Directive:
Could you arrange every line of the data below as a JSON list of strings, one string per line, skipping blank lines? Leave the pictures out.

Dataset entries
——
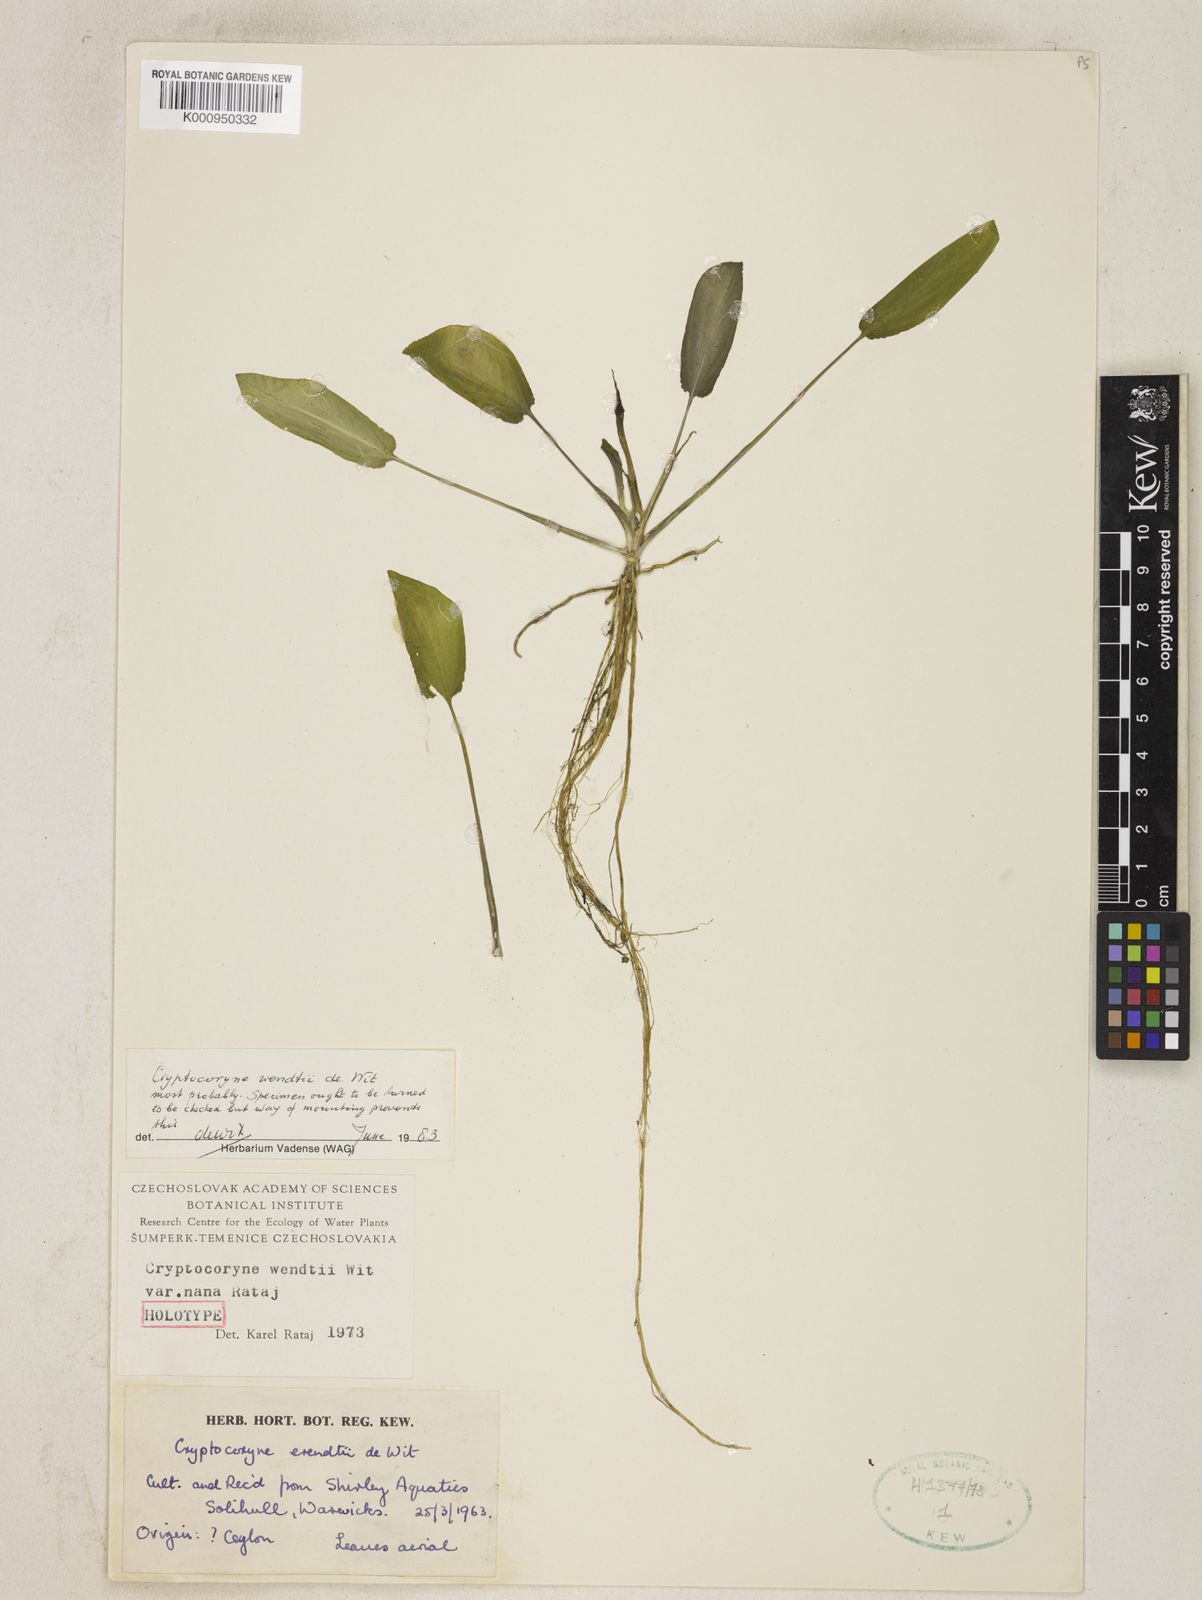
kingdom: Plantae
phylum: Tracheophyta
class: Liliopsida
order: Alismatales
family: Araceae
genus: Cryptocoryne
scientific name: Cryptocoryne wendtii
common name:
——
Output of the task:
[
  "kingdom: Plantae",
  "phylum: Tracheophyta",
  "class: Liliopsida",
  "order: Alismatales",
  "family: Araceae",
  "genus: Cryptocoryne",
  "scientific name: Cryptocoryne wendtii",
  "common name:"
]